Friday, November 6, 2009

Battlin'

I feel stupid about the way I acted for those 36 hours immediately after finding out, but I'm proud of myself that it was only 36 hours. I don't regret the questions asked--both answered, and not--but I do regret the way I asked them. I want the answers, but I could've been a lot more tactful and a lot less weepy. I think I was just shocked at my own stupidity.

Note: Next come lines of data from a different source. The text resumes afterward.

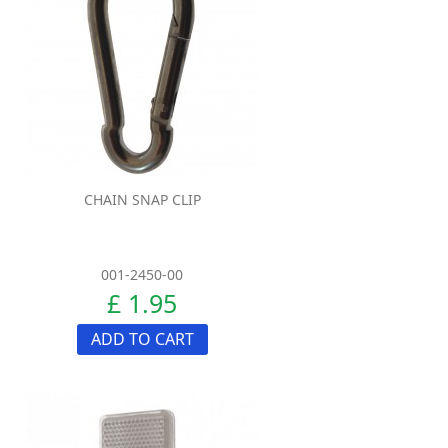
CHAIN SNAP CLIP
001-2450-00
£ 1.95
ADD TO CART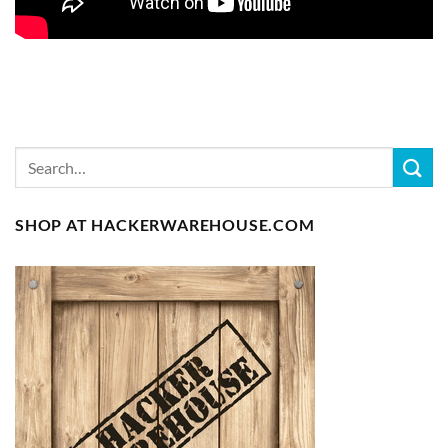
SHOP AT HACKERWAREHOUSE.COM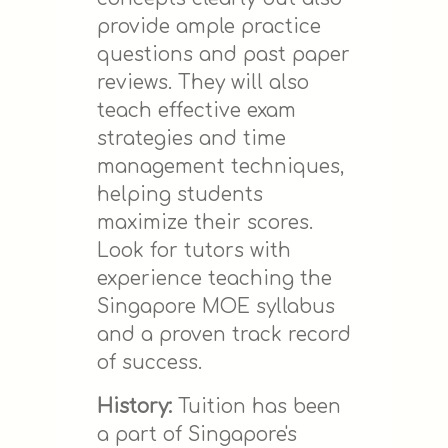
provide ample practice
questions and past paper
reviews. They will also
teach effective exam
strategies and time
management techniques,
helping students
maximize their scores.
Look for tutors with
experience teaching the
Singapore MOE syllabus
and a proven track record
of success.
History:
Tuition has been
a part of Singapore's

It made this week interesting--in fact, it jacked investment in all of my own classes. I read my kids poems (that I decided to write for them, and will post when I get back), took time to tell them they were special, told them about myself, and rap battled some of the 8th graders. When I told kids why I taught, and told them I had cried over them--because I was proud of them--I had kids leave the class in tears. It blew their minds. One class, I took the time to tell every single kid a few wonderful things I had noticed about them. They went late to lunch and didn't even give a shit. I don't know if they respected it, but I have never seen any of my classes that dead silent for that long. And in just about every class, when ever the smart mouth would have a comment (in most classes, that kid was one of the ones who was shocked to find themselves crying), the other kids would shush them immediately -- "Yo, Mr. (x) is trying to speak from the heart. He's telling us some real shit!" When I told some kids how proud I was of them, they fucking lost it. It was incredible.

I told them about the kids from this summer, who were homeless and made me chug the TFA Kool-Aid; I told them about the things I knew about them; I gave them life advice. That day, a dozen kids I'd had in classes before lunch came to my room just to sit around and say hi. Not even to chat; just to be like "What's up? We just wanted to hang out." A girl who I've seen the suicidal reports on has been walking around grinning all week, and when she smiles, it's like the dawn, because it's genuine and hasn't happened all year.

As for the rap battles, I won, I lost, and both 7th and 8th graders now give me a whole new respect when I walk around. It was fun, and weird, and it's probably on YouTube at this point. I didn't really know the rules--one kid, when I started replying to him, was like "Wait, don't we just go once each?" to which I genuinely had to reply, beats me.

The school shut it down, when I tried to do it on the playground; but it was something out of a movie when I emerged from the teacher's lounge those two days, and 100 8th graders start tearing towards me from all around the playground, field, basketball courts, to come see what's going to happen. It won't happen again--they don't trust the kids not to fight, which seems nonsensical to me; they're weirded out, pumped, and enthralled watching a teacher and one of their own do this little dance, but I don't make those decisions--but it was fun, and it's something to talk about as a future potential to get the kids to buy in.

In any case, kids have been advancing, I have people at all levels moving at their own pace, grading is under control, and I found something ridiculously nice--spreading love to 250 kids only puts me in an exponentially better mood. It's a wonderful salve.